Extracted data –

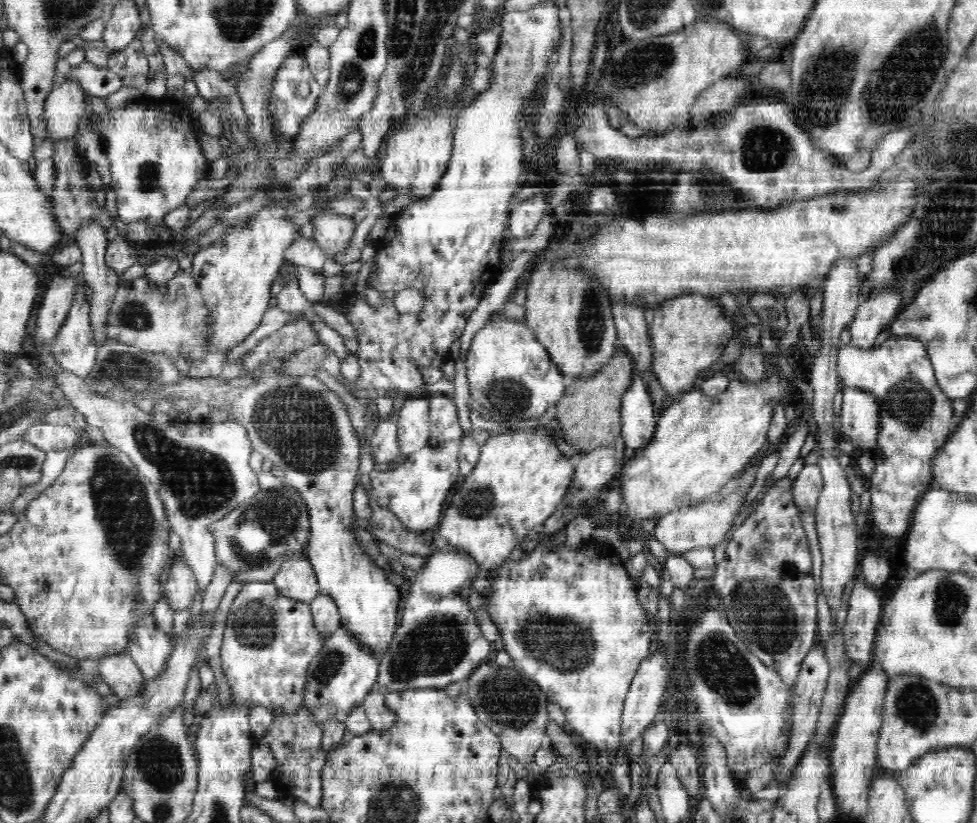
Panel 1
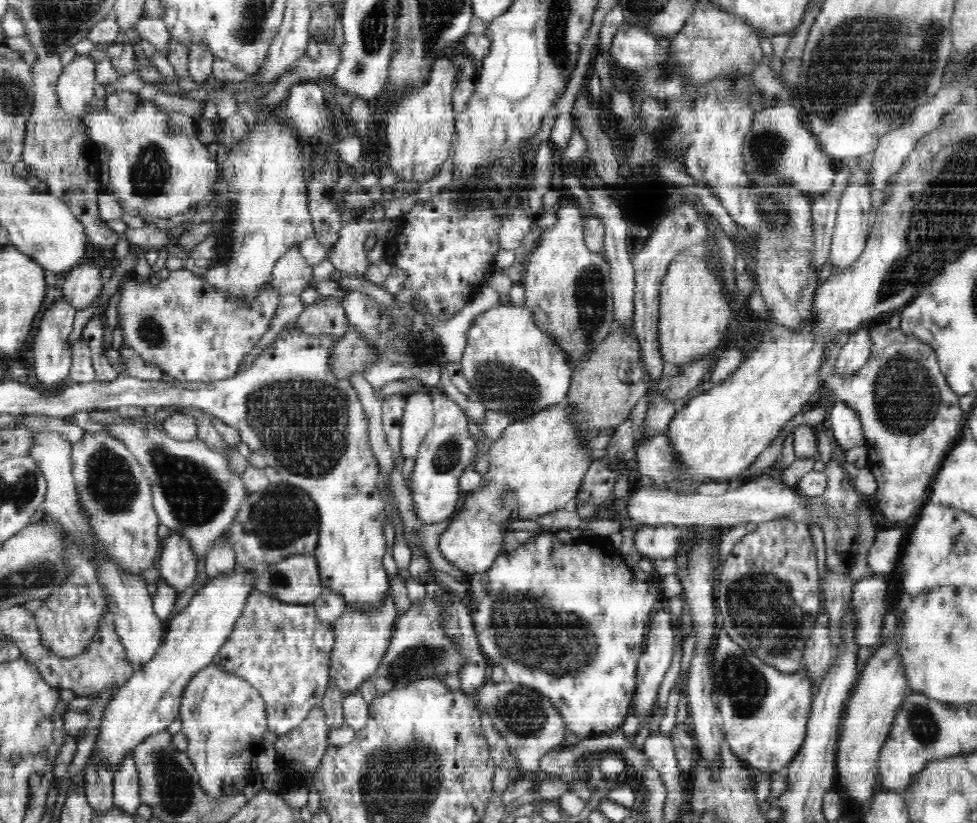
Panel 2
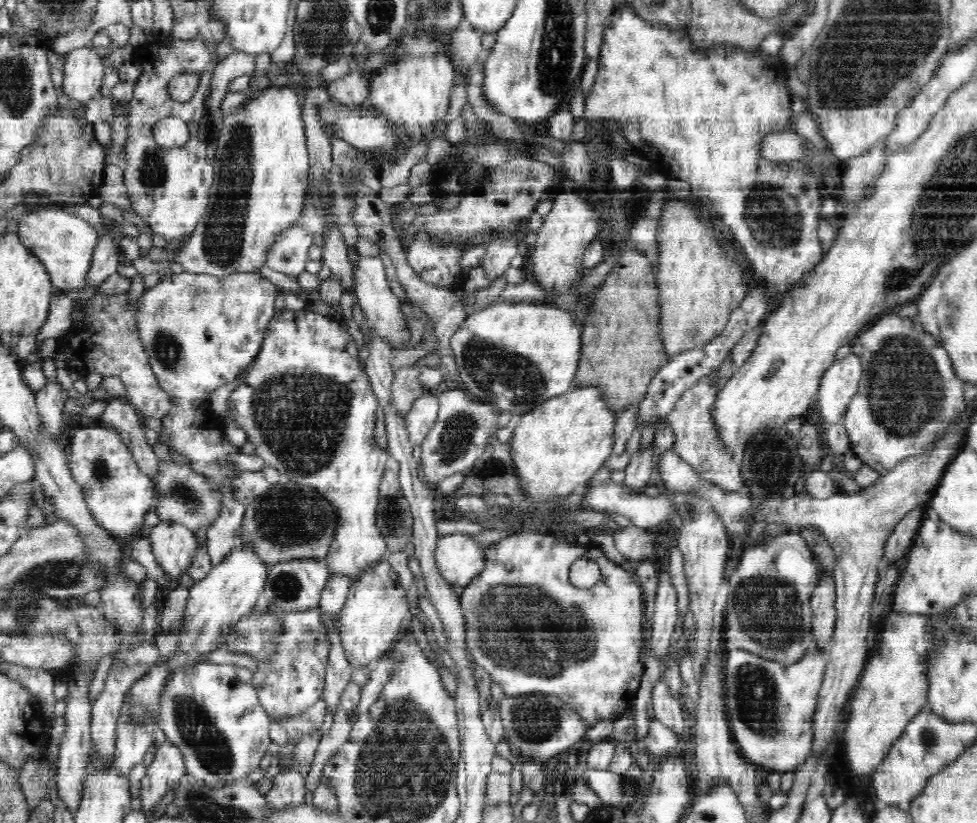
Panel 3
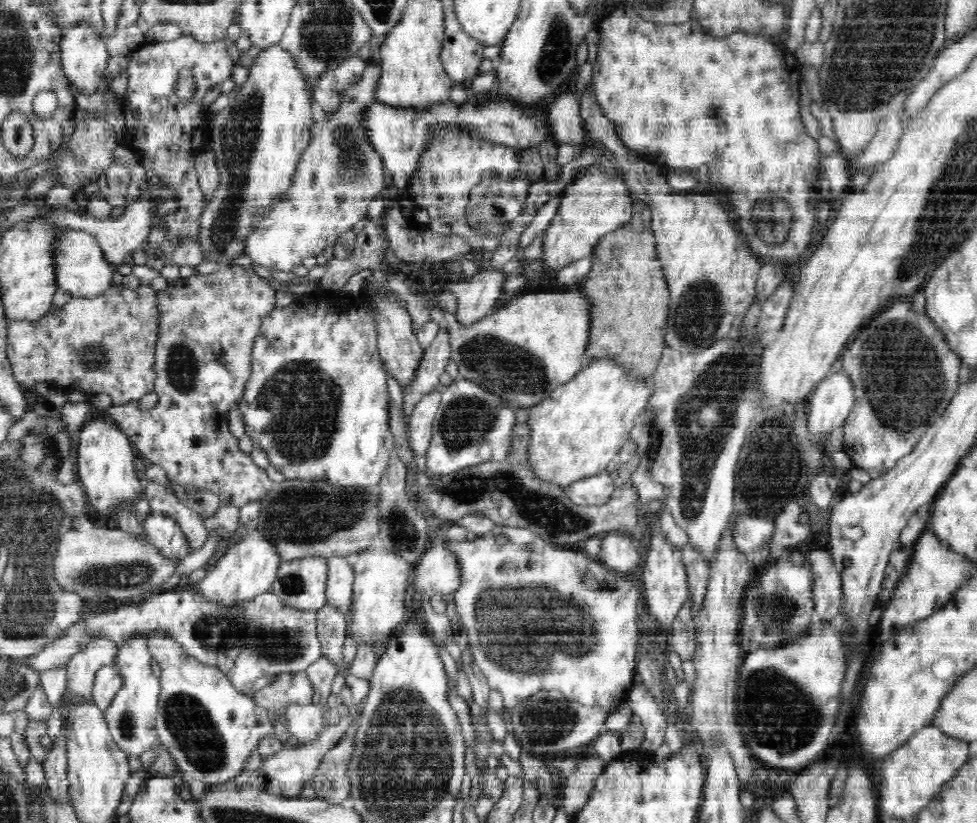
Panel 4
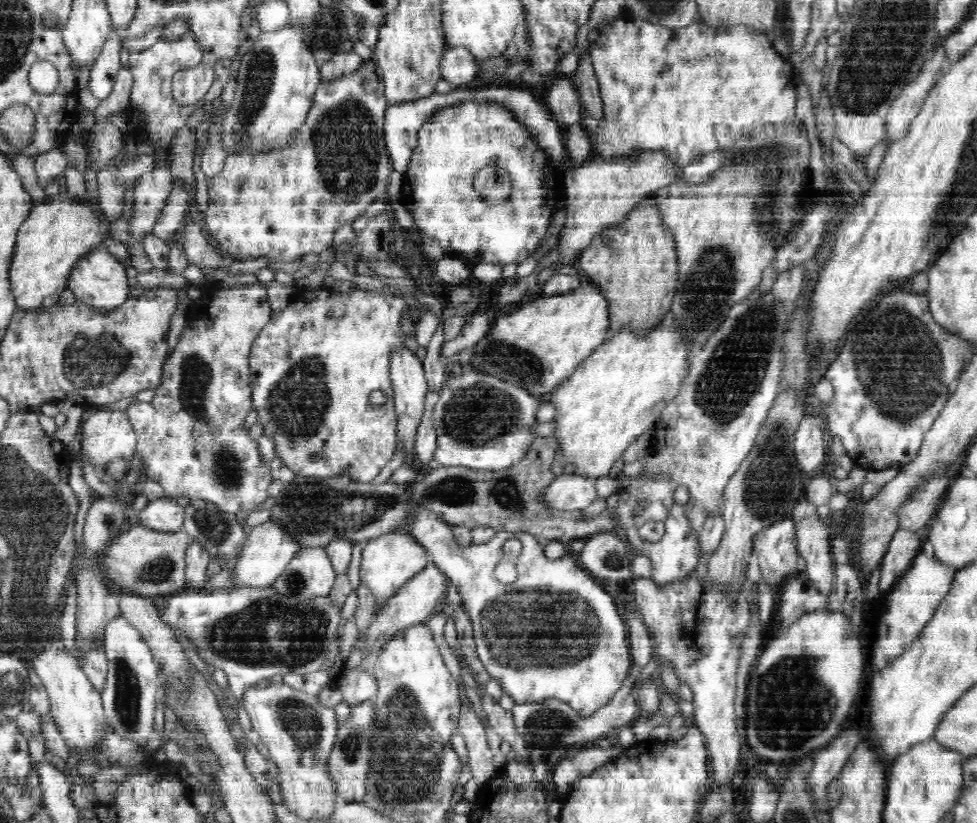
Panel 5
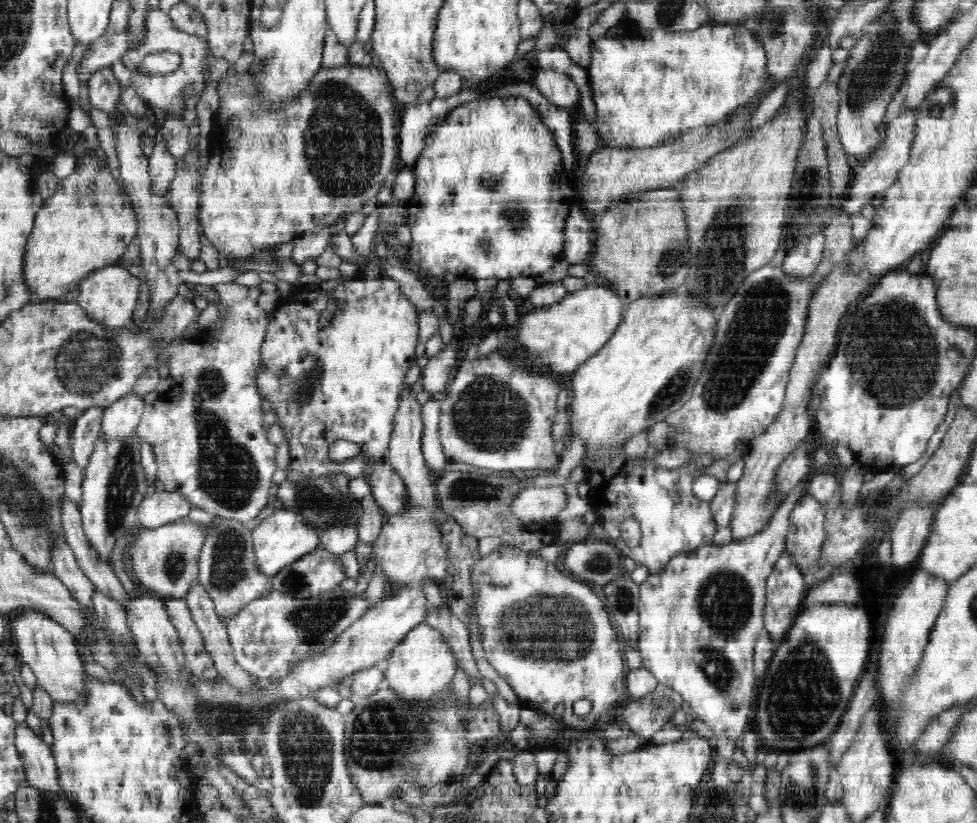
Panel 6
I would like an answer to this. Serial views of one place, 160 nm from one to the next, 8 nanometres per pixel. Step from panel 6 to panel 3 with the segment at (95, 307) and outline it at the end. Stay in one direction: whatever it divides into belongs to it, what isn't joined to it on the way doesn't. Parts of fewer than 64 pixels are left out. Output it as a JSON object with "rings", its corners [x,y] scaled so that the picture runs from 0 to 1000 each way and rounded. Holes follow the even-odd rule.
{"rings":[[[61,253],[27,260],[16,282],[25,299],[47,324],[53,348],[62,354],[78,355],[88,348],[88,333],[99,296],[99,282],[91,270],[82,267]]]}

Work to be completed –
Repeat each entry above word for word, leaving every picture out.

Output below –
Panel 1
Panel 2
Panel 3
Panel 4
Panel 5
Panel 6
I would like an answer to this. Serial views of one place, 160 nm from one to the next, 8 nanometres per pixel. Step from panel 6 to panel 3 with the segment at (95, 307) and outline it at the end. Stay in one direction: whatever it divides into belongs to it, what isn't joined to it on the way doesn't. Parts of fewer than 64 pixels are left out. Output it as a JSON object with "rings", its corners [x,y] scaled so that the picture runs from 0 to 1000 each way and rounded. Holes follow the even-odd rule.
{"rings":[[[61,253],[27,260],[16,282],[25,299],[47,324],[53,348],[62,354],[78,355],[88,348],[88,333],[99,296],[99,282],[91,270],[82,267]]]}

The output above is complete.